> **What this exercise asks**
**A)** List every attorney named in the court case summary, for either side.
**B)** In the court case summary, around what time did Detective Anderson hear the first "pop"?
**C)** Carry on the court case summary, picking up right after its final sentence.

> **Text block**
United States of America v. Cahlan A. Clay

Western District of Missouri Federal Courthouse - Kansas City, Missouri

Case Number: 16-4303

Judge: Per Curiam

Court: United States Court of Appeals for the Eighth Circuit on appeal from the Western District of Missouri (Jackson County)

Plaintiff's Attorney: Patrick C Edwards and Courtney R Pratten

Defendant's Attorney: William M Ermine and Carie Allen - FPD

Description: A jury convicted Cahlan Clay of one count of unlawful possession of a firearm
as a previously convicted felon, in violation of 18 U.S.C. §§ 922(g)(1) and 924(a)(2).
Clay appeals his conviction, arguing that the district court2 violated his Fifth and
Sixth Amendment right to present testimony in his defense and his Sixth Amendment
right to confront witnesses against him. We affirm.
I.
On September 23, 2012, Detective Anderson and Officer Thomas of the Kansas
City, Missouri Police Department were working off-duty at a wedding reception in
Kansas City. Around 2:45 a.m., Detective Anderson heard a “pop,” which he
believed was a gunshot. This was followed by one or two more “pops,” which he
knew were gunshots. The sounds originated from a large crowd gathered in a nearby
parking lot. The crowd scattered, and Detective Anderson and Officer Thomas
moved toward the parking lot.
Detective Anderson testified that, upon entering the parking lot, he saw Clay
holding a handgun. Detective Anderson saw the muzzle flash of Clay’s handgun as
Clay fired at him. Clay fled after Detective Anderson returned fire. Detective
Anderson maintained focus on Clay and pursued him. While in pursuit, Detective
Anderson fired multiple times at Clay. One of his shots hit Clay, who fell to the
ground. As Detective Anderson approached, Clay surrendered his handgun by
dropping it and said, “I’m done.” The entire incident lasted approximately thirty
seconds to a minute.

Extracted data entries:
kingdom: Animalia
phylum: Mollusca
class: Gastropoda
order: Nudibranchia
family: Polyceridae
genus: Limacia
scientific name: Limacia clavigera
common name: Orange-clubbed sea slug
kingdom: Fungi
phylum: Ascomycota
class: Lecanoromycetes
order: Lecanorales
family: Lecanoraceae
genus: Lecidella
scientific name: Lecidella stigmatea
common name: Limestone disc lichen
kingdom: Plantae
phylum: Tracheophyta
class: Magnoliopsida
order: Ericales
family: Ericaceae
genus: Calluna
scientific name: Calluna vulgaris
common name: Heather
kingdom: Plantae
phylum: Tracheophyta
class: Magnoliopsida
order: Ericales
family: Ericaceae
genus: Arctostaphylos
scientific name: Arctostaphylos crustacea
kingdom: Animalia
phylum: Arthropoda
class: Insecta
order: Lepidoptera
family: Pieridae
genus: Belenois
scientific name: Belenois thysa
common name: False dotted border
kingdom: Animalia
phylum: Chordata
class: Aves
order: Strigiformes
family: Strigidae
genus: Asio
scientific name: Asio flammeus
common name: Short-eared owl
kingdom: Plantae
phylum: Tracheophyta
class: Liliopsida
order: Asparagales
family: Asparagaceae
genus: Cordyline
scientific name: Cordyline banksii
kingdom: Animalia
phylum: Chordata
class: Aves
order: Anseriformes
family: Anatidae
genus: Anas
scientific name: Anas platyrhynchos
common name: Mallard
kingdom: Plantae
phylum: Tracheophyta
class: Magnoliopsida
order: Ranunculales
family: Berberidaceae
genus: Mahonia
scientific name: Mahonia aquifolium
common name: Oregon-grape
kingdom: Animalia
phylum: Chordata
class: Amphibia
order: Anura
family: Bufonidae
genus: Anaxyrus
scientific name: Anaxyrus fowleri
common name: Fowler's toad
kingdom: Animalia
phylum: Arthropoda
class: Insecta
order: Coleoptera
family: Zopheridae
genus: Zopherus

> **Responses to the exercise**
**A)** Patrick C Edwards, Courtney R Pratten, William M Ermine, Carie Allen

**B)** Around 2:45 a.m.

**C)**
The State of Missouri charged Clay with four felonies arising out of the
incident. On April 21, 2015, Clay’s state court trial began in Jackson County,
2The Honorable Roseann A. Ketchmark, United States District Court for the
Western District of Missouri.
-2-
Missouri. Detective Anderson and Officer Thomas testified at the state trial. The
trial ended in a mistrial after the jury was unable to reach a unanimous verdict.
On July 28, 2015, a federal grand jury charged Clay with one count of unlawful
possession of a firearm as a previously convicted felon. On March 22, 2016, Clay’s
first federal trial began. During the trial, Detective Anderson testified that he heard
one “pop” followed by two more “pops” before he approached the parking lot and
encountered Clay. During cross-examination, Officer Thomas testified that he never
saw the face of the person holding the gun in the parking lot, but saw that the shooter
was wearing a white t-shirt. Officer Thomas stated that his identification was based
on Clay’s clothing.
During closing argument, defense counsel argued that the officers’ testimony
was contradicted by the trial evidence in two ways. First, Detective Anderson
testified that he had heard three gunshots prior to approaching the parking lot, where
Clay fired a fourth shot. This testimony was contradicted by the fact that only three
shell casings matching the handgun were recovered. Second, Officer Thomas
testified that the shooter was wearing a white t-shirt, but the evidence established that
Clay was wearing a black t-shirt over a white t-shirt. Detective Anderson and Officer
Thomas observed closing arguments from the gallery. On March 24, 2016, the
district court declared a mistrial after the jury was unable to reach a unanimous
verdict.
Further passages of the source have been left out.